<<<<

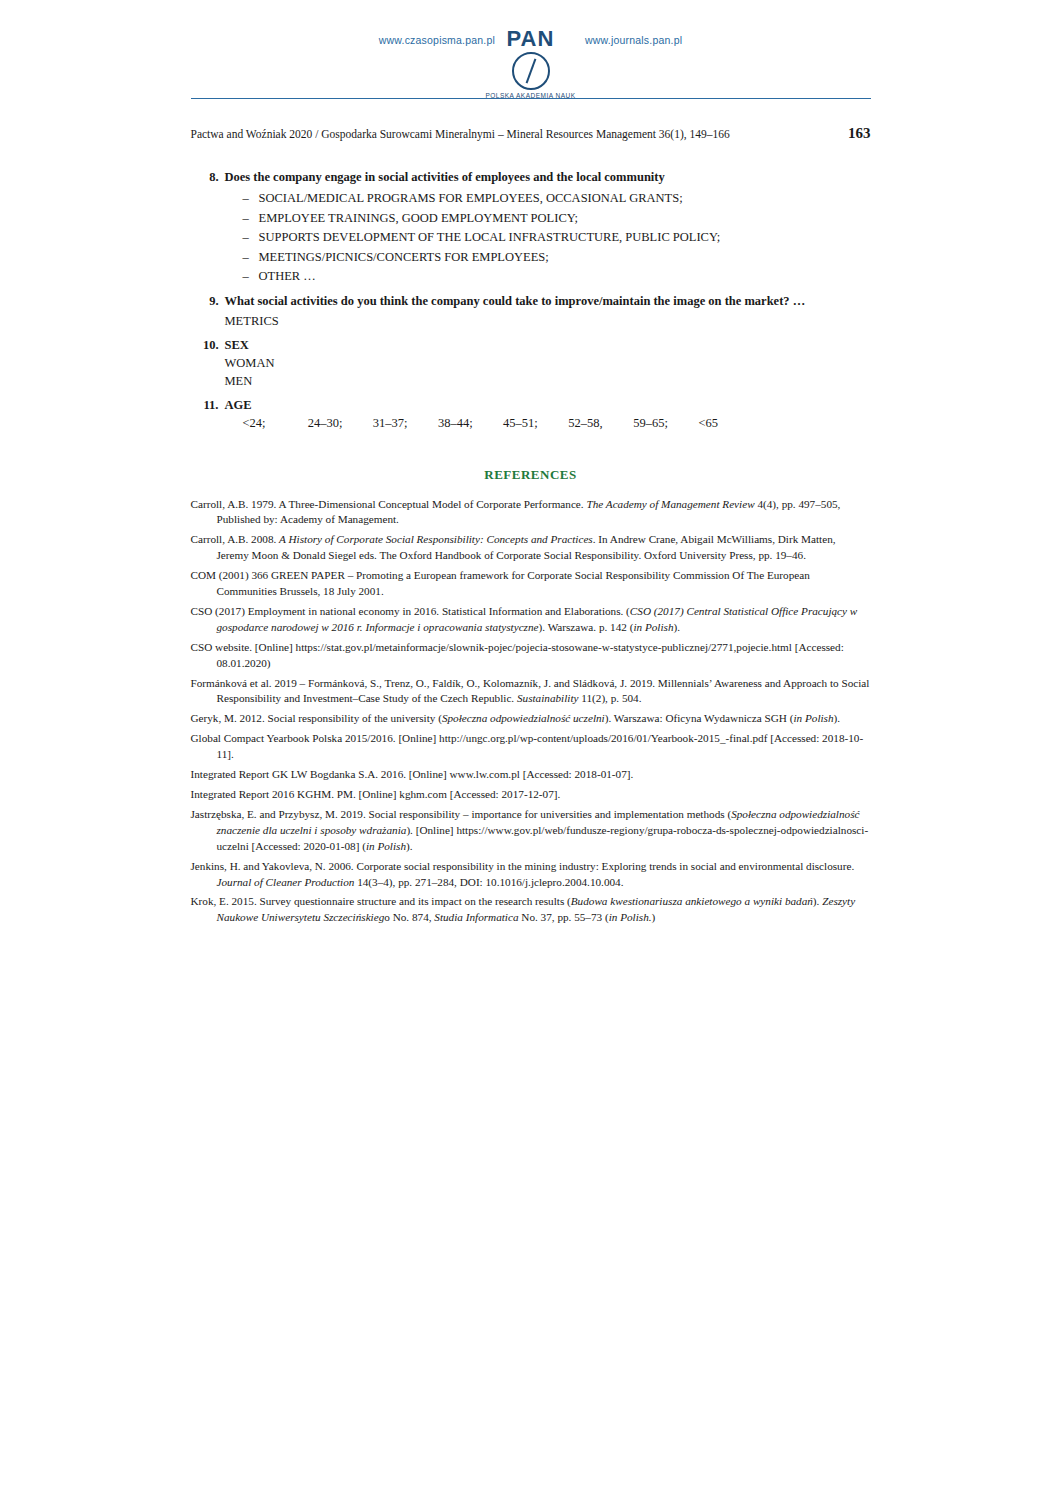www.czasopisma.pan.pl www.journals.pan.pl
PAN
POLSKA AKADEMIA NAUK
Pactwa and Woźniak 2020 / Gospodarka Surowcami Mineralnymi – Mineral Resources Management 36(1), 149–166
163
8. Does the company engage in social activities of employees and the local community
SOCIAL/MEDICAL PROGRAMS FOR EMPLOYEES, OCCASIONAL GRANTS;
EMPLOYEE TRAININGS, GOOD EMPLOYMENT POLICY;
SUPPORTS DEVELOPMENT OF THE LOCAL INFRASTRUCTURE, PUBLIC POLICY;
MEETINGS/PICNICS/CONCERTS FOR EMPLOYEES;
OTHER …
9. What social activities do you think the company could take to improve/maintain the image on the market? …
METRICS
10. SEX
WOMAN
MEN
11. AGE <24; 24–30; 31–37; 38–44; 45–51; 52–58, 59–65; <65
REFERENCES
Carroll, A.B. 1979. A Three-Dimensional Conceptual Model of Corporate Performance. The Academy of Management Review 4(4), pp. 497–505, Published by: Academy of Management.
Carroll, A.B. 2008. A History of Corporate Social Responsibility: Concepts and Practices. In Andrew Crane, Abigail McWilliams, Dirk Matten, Jeremy Moon & Donald Siegel eds. The Oxford Handbook of Corporate Social Responsibility. Oxford University Press, pp. 19–46.
COM (2001) 366 GREEN PAPER – Promoting a European framework for Corporate Social Responsibility Commission Of The European Communities Brussels, 18 July 2001.
CSO (2017) Employment in national economy in 2016. Statistical Information and Elaborations. (CSO (2017) Central Statistical Office Pracujący w gospodarce narodowej w 2016 r. Informacje i opracowania statystyczne). Warszawa. p. 142 (in Polish).
CSO website. [Online] https://stat.gov.pl/metainformacje/slownik-pojec/pojecia-stosowane-w-statystyce-publicznej/2771,pojecie.html [Accessed: 08.01.2020)
Formánková et al. 2019 – Formánková, S., Trenz, O., Faldík, O., Kolomazník, J. and Sládková, J. 2019. Millennials’ Awareness and Approach to Social Responsibility and Investment–Case Study of the Czech Republic. Sustainability 11(2), p. 504.
Geryk, M. 2012. Social responsibility of the university (Społeczna odpowiedzialność uczelni). Warszawa: Oficyna Wydawnicza SGH (in Polish).
Global Compact Yearbook Polska 2015/2016. [Online] http://ungc.org.pl/wp-content/uploads/2016/01/Yearbook-2015_-final.pdf [Accessed: 2018-10-11].
Integrated Report GK LW Bogdanka S.A. 2016. [Online] www.lw.com.pl [Accessed: 2018-01-07].
Integrated Report 2016 KGHM. PM. [Online] kghm.com [Accessed: 2017-12-07].
Jastrzębska, E. and Przybysz, M. 2019. Social responsibility – importance for universities and implementation methods (Społeczna odpowiedzialność znaczenie dla uczelni i sposoby wdrażania). [Online] https://www.gov.pl/web/fundusze-regiony/grupa-robocza-ds-spolecznej-odpowiedzialnosci-uczelni [Accessed: 2020-01-08] (in Polish).
Jenkins, H. and Yakovleva, N. 2006. Corporate social responsibility in the mining industry: Exploring trends in social and environmental disclosure. Journal of Cleaner Production 14(3–4), pp. 271–284, DOI: 10.1016/j.jclepro.2004.10.004.
Krok, E. 2015. Survey questionnaire structure and its impact on the research results (Budowa kwestionariusza ankietowego a wyniki badań). Zeszyty Naukowe Uniwersytetu Szczecińskiego No. 874, Studia Informatica No. 37, pp. 55–73 (in Polish.)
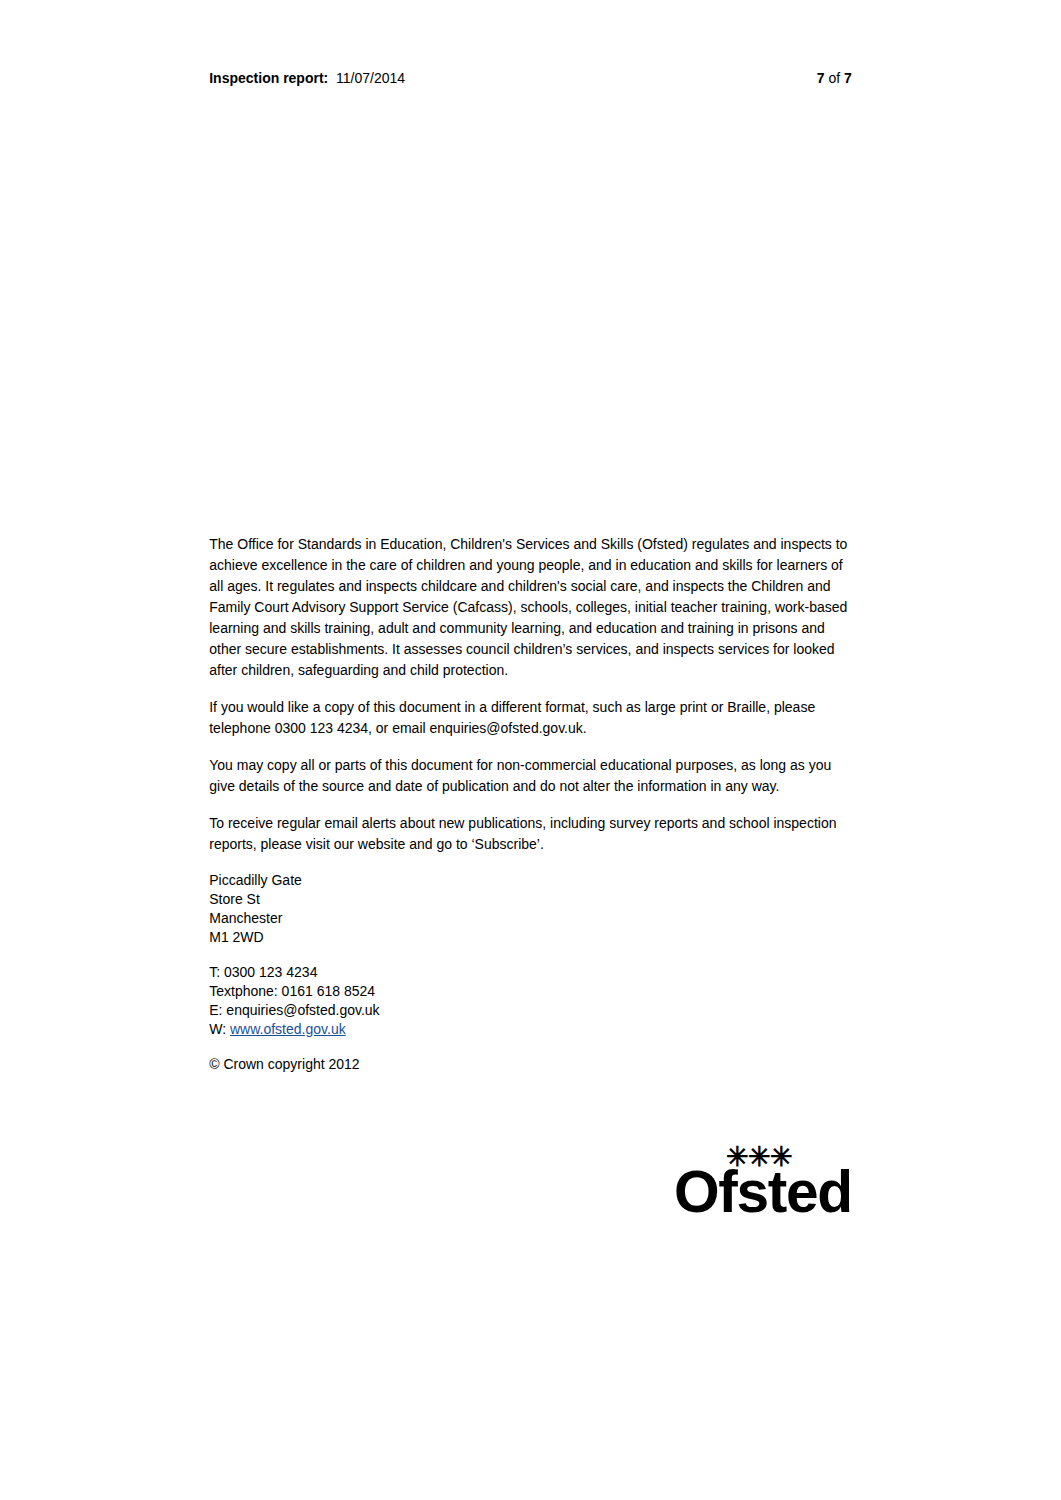Inspection report: 11/07/2014
7 of 7
The Office for Standards in Education, Children's Services and Skills (Ofsted) regulates and inspects to achieve excellence in the care of children and young people, and in education and skills for learners of all ages. It regulates and inspects childcare and children's social care, and inspects the Children and Family Court Advisory Support Service (Cafcass), schools, colleges, initial teacher training, work-based learning and skills training, adult and community learning, and education and training in prisons and other secure establishments. It assesses council children’s services, and inspects services for looked after children, safeguarding and child protection.
If you would like a copy of this document in a different format, such as large print or Braille, please telephone 0300 123 4234, or email enquiries@ofsted.gov.uk.
You may copy all or parts of this document for non-commercial educational purposes, as long as you give details of the source and date of publication and do not alter the information in any way.
To receive regular email alerts about new publications, including survey reports and school inspection reports, please visit our website and go to ‘Subscribe’.
Piccadilly Gate
Store St
Manchester
M1 2WD
T: 0300 123 4234
Textphone: 0161 618 8524
E: enquiries@ofsted.gov.uk
W: www.ofsted.gov.uk
© Crown copyright 2012
✳✳✳
Ofsted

>>>>

THE PROBLEM: The answer must be the full listing retyped exactly, with no pictures in it.

RESULT OF THE EXERCISE:
www.czasopisma.pan.pl www.journals.pan.pl
PAN
POLSKA AKADEMIA NAUK
Pactwa and Woźniak 2020 / Gospodarka Surowcami Mineralnymi – Mineral Resources Management 36(1), 149–166
163
8. Does the company engage in social activities of employees and the local community
SOCIAL/MEDICAL PROGRAMS FOR EMPLOYEES, OCCASIONAL GRANTS;
EMPLOYEE TRAININGS, GOOD EMPLOYMENT POLICY;
SUPPORTS DEVELOPMENT OF THE LOCAL INFRASTRUCTURE, PUBLIC POLICY;
MEETINGS/PICNICS/CONCERTS FOR EMPLOYEES;
OTHER …
9. What social activities do you think the company could take to improve/maintain the image on the market? …
METRICS
10. SEX
WOMAN
MEN
11. AGE <24; 24–30; 31–37; 38–44; 45–51; 52–58, 59–65; <65
REFERENCES
Carroll, A.B. 1979. A Three-Dimensional Conceptual Model of Corporate Performance. The Academy of Management Review 4(4), pp. 497–505, Published by: Academy of Management.
Carroll, A.B. 2008. A History of Corporate Social Responsibility: Concepts and Practices. In Andrew Crane, Abigail McWilliams, Dirk Matten, Jeremy Moon & Donald Siegel eds. The Oxford Handbook of Corporate Social Responsibility. Oxford University Press, pp. 19–46.
COM (2001) 366 GREEN PAPER – Promoting a European framework for Corporate Social Responsibility Commission Of The European Communities Brussels, 18 July 2001.
CSO (2017) Employment in national economy in 2016. Statistical Information and Elaborations. (CSO (2017) Central Statistical Office Pracujący w gospodarce narodowej w 2016 r. Informacje i opracowania statystyczne). Warszawa. p. 142 (in Polish).
CSO website. [Online] https://stat.gov.pl/metainformacje/slownik-pojec/pojecia-stosowane-w-statystyce-publicznej/2771,pojecie.html [Accessed: 08.01.2020)
Formánková et al. 2019 – Formánková, S., Trenz, O., Faldík, O., Kolomazník, J. and Sládková, J. 2019. Millennials’ Awareness and Approach to Social Responsibility and Investment–Case Study of the Czech Republic. Sustainability 11(2), p. 504.
Geryk, M. 2012. Social responsibility of the university (Społeczna odpowiedzialność uczelni). Warszawa: Oficyna Wydawnicza SGH (in Polish).
Global Compact Yearbook Polska 2015/2016. [Online] http://ungc.org.pl/wp-content/uploads/2016/01/Yearbook-2015_-final.pdf [Accessed: 2018-10-11].
Integrated Report GK LW Bogdanka S.A. 2016. [Online] www.lw.com.pl [Accessed: 2018-01-07].
Integrated Report 2016 KGHM. PM. [Online] kghm.com [Accessed: 2017-12-07].
Jastrzębska, E. and Przybysz, M. 2019. Social responsibility – importance for universities and implementation methods (Społeczna odpowiedzialność znaczenie dla uczelni i sposoby wdrażania). [Online] https://www.gov.pl/web/fundusze-regiony/grupa-robocza-ds-spolecznej-odpowiedzialnosci-uczelni [Accessed: 2020-01-08] (in Polish).
Jenkins, H. and Yakovleva, N. 2006. Corporate social responsibility in the mining industry: Exploring trends in social and environmental disclosure. Journal of Cleaner Production 14(3–4), pp. 271–284, DOI: 10.1016/j.jclepro.2004.10.004.
Krok, E. 2015. Survey questionnaire structure and its impact on the research results (Budowa kwestionariusza ankietowego a wyniki badań). Zeszyty Naukowe Uniwersytetu Szczecińskiego No. 874, Studia Informatica No. 37, pp. 55–73 (in Polish.)
Inspection report: 11/07/2014
7 of 7
The Office for Standards in Education, Children's Services and Skills (Ofsted) regulates and inspects to achieve excellence in the care of children and young people, and in education and skills for learners of all ages. It regulates and inspects childcare and children's social care, and inspects the Children and Family Court Advisory Support Service (Cafcass), schools, colleges, initial teacher training, work-based learning and skills training, adult and community learning, and education and training in prisons and other secure establishments. It assesses council children’s services, and inspects services for looked after children, safeguarding and child protection.
If you would like a copy of this document in a different format, such as large print or Braille, please telephone 0300 123 4234, or email enquiries@ofsted.gov.uk.
You may copy all or parts of this document for non-commercial educational purposes, as long as you give details of the source and date of publication and do not alter the information in any way.
To receive regular email alerts about new publications, including survey reports and school inspection reports, please visit our website and go to ‘Subscribe’.
Piccadilly Gate
Store St
Manchester
M1 2WD
T: 0300 123 4234
Textphone: 0161 618 8524
E: enquiries@ofsted.gov.uk
W: www.ofsted.gov.uk
© Crown copyright 2012
✳✳✳
Ofsted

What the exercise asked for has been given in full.